Collected data
+===+

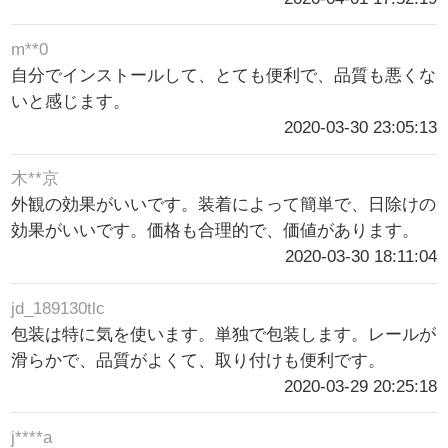
m**0
自分でインストールして、とても便利で、品質も悪くな
いと感じます。
2020-03-30 23:05:13
木**京
外観の効果がいいです。装着によって簡単で、日除けの
効果がいいです。価格も合理的で、価値があります。
2020-03-30 18:11:04
jd_189130tlc
包装は特に気を使います。単独で包装します。レールが
滑らかで、品質がよくて、取り付けも便利です。
2020-03-29 20:25:18
j****a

+===+

Task item: Without the pictures, give all of the entries above again exactly.

Task result:
m**0
自分でインストールして、とても便利で、品質も悪くな
いと感じます。
2020-03-30 23:05:13
木**京
外観の効果がいいです。装着によって簡単で、日除けの
効果がいいです。価格も合理的で、価値があります。
2020-03-30 18:11:04
jd_189130tlc
包装は特に気を使います。単独で包装します。レールが
滑らかで、品質がよくて、取り付けも便利です。
2020-03-29 20:25:18
j****a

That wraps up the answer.